Collected data:
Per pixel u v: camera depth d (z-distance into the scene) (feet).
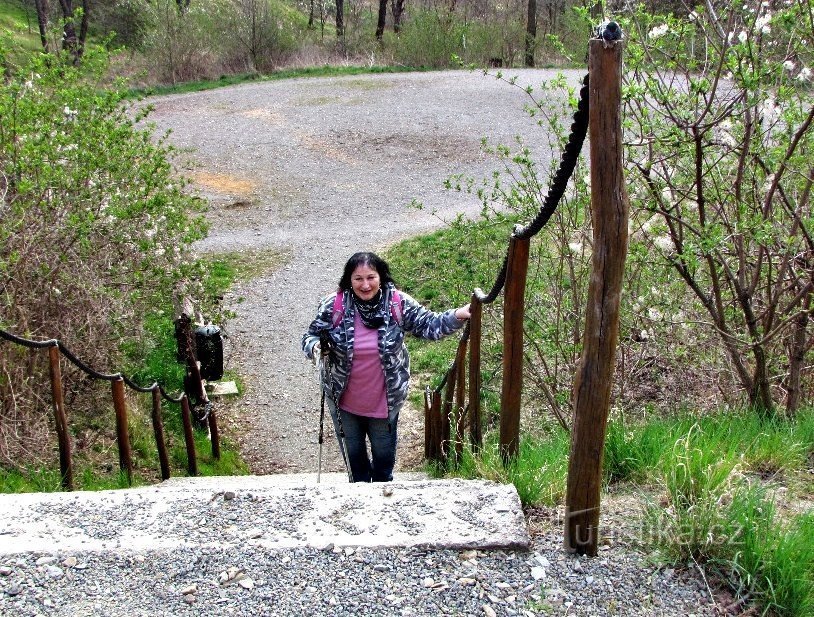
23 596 10.40
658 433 15.31
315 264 45.93
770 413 18.48
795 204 19.62
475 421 15.99
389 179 59.98
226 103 79.15
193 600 10.33
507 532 11.48
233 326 38.99
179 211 29.58
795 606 10.07
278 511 12.21
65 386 25.22
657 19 18.16
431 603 10.28
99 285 25.08
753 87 16.16
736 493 11.64
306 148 66.59
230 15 92.38
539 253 23.02
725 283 20.83
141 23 94.73
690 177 19.21
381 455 16.81
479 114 73.92
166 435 28.32
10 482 19.17
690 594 10.45
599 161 9.65
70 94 26.04
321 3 131.34
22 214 22.82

What you need to do:
From the first line above to the line containing "431 603 10.28", repeat each line exactly. Pictures stay out.

Answer to this problem:
Per pixel u v: camera depth d (z-distance into the scene) (feet).
23 596 10.40
658 433 15.31
315 264 45.93
770 413 18.48
795 204 19.62
475 421 15.99
389 179 59.98
226 103 79.15
193 600 10.33
507 532 11.48
233 326 38.99
179 211 29.58
795 606 10.07
278 511 12.21
65 386 25.22
657 19 18.16
431 603 10.28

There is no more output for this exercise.